The first day of summer

According to the conventions of meteorology, today, June 1, is the official first day of summer, at least for those of us in north of the tropics. Similarly, autumn starts September 1, winter December 1, and spring March 1.

Of course, lots of people will tell you that the “official first day of summer” doesn’t happen until June 21, the date of the June solstice. That’s when the Earth reaches the point in its orbit where the North Pole is tilted the maximum amount toward the Sun. Actually, the solstice is an instant in time, which this year is about 1639 (4:39 pm) June 21 in London, or 1139 June 21 in New York, but 0239 (2:39 am) June 22 in Sydney. The exact time and date vary from year to year based mainly on where we are in the leap year cycle.
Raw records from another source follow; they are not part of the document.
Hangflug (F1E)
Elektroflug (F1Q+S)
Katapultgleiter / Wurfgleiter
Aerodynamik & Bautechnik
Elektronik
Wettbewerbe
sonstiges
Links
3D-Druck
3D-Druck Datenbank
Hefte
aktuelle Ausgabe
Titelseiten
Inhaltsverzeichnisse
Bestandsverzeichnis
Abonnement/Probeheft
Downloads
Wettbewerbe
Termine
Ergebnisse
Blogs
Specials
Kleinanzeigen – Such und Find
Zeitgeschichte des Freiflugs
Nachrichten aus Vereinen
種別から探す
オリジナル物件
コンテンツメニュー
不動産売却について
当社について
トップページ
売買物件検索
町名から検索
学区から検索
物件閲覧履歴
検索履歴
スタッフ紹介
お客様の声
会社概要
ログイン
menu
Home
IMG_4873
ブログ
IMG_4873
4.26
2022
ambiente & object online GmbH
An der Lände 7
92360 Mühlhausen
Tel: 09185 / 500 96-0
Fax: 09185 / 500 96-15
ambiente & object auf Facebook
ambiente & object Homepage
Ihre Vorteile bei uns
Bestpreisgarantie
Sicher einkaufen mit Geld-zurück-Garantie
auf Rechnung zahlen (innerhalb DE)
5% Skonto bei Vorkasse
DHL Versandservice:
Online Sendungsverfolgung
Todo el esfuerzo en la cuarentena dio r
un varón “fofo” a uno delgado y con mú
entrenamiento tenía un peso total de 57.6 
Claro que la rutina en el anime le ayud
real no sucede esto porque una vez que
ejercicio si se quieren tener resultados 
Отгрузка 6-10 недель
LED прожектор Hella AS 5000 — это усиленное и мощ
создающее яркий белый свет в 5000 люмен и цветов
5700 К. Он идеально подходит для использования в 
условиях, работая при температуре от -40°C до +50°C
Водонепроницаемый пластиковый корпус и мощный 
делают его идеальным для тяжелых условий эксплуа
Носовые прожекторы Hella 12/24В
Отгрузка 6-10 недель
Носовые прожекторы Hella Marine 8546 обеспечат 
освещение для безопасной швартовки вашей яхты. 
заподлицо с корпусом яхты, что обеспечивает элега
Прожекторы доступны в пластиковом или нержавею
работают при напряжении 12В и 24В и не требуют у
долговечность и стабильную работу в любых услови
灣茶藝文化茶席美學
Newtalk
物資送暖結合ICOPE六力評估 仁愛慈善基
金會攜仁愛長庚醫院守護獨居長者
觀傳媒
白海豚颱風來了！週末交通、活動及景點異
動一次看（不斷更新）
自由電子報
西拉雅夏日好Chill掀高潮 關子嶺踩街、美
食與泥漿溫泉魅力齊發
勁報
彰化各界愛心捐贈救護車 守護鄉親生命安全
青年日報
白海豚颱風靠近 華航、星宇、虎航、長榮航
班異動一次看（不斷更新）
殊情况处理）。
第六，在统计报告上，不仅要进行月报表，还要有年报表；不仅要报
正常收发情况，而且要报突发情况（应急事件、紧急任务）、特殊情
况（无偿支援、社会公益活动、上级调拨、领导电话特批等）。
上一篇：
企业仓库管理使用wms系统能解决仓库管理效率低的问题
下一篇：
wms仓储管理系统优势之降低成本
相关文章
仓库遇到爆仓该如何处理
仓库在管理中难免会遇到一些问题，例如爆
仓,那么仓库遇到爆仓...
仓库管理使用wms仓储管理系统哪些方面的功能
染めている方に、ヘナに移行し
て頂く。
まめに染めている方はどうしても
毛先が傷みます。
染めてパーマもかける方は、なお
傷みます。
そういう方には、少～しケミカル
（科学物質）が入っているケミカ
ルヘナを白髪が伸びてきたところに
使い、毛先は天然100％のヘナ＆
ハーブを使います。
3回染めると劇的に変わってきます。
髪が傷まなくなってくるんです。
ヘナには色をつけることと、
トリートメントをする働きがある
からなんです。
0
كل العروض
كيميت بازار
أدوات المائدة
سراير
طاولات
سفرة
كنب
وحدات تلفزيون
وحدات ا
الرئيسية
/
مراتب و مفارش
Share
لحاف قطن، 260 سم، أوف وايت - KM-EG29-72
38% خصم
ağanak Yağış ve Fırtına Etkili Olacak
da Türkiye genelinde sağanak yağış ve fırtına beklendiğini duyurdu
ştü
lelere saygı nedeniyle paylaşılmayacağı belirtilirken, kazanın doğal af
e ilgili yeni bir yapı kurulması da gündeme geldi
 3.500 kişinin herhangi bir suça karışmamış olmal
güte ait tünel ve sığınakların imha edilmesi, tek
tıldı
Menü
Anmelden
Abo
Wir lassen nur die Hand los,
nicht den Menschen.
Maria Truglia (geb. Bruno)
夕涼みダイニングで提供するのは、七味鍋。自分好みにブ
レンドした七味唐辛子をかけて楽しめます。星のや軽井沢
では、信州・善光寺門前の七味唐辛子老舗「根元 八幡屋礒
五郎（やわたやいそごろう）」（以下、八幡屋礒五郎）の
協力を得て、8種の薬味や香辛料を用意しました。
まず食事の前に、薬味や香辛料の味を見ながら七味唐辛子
So where do people get the idea that the equinoxes and solstices mark the “official” beginnings of seasons? It may possibly go back to the old convention, observed from the Middle Ages into the 1500s in much of Western Europe, of treating the spring equinox as the first day of the new year.

But to complicate matters, it wasn’t actually the spring (or “vernal”) equinox as such that served as New Year’s Day but rather its then-traditional date of March 25, which had been the usual date of the equinox in the early years of the Roman Empire. (The December solstice, and hence the feast of the Unconquered Sun, Sol Invictus, was similarly around December 25, whence we get the date of Christmas.)

By the 1500s the relatively simple Julian calendar (with one leap year in every four, no exceptions) was about two weeks off from the march of the seasons, so to put it back in sync with the seasons when the Gregorian calendar was introduced (which skips over three leap years in every four centuries), the date also jumped ahead by 10 days. This wasn’t quite enough days to match up with the old Roman conventions, which is why our equinoxes and solstices take place typically on the 21st or 22nd of the month in question rather than the 25th.

Besides that history, it’s also true that early March isn’t quite so spring-like as later in the month, and early December is similarly not so wintry, so treating the solstices and equinoxes as the beginnings of seasons isn’t so unreasonable.

There’s noting “official” about it, though.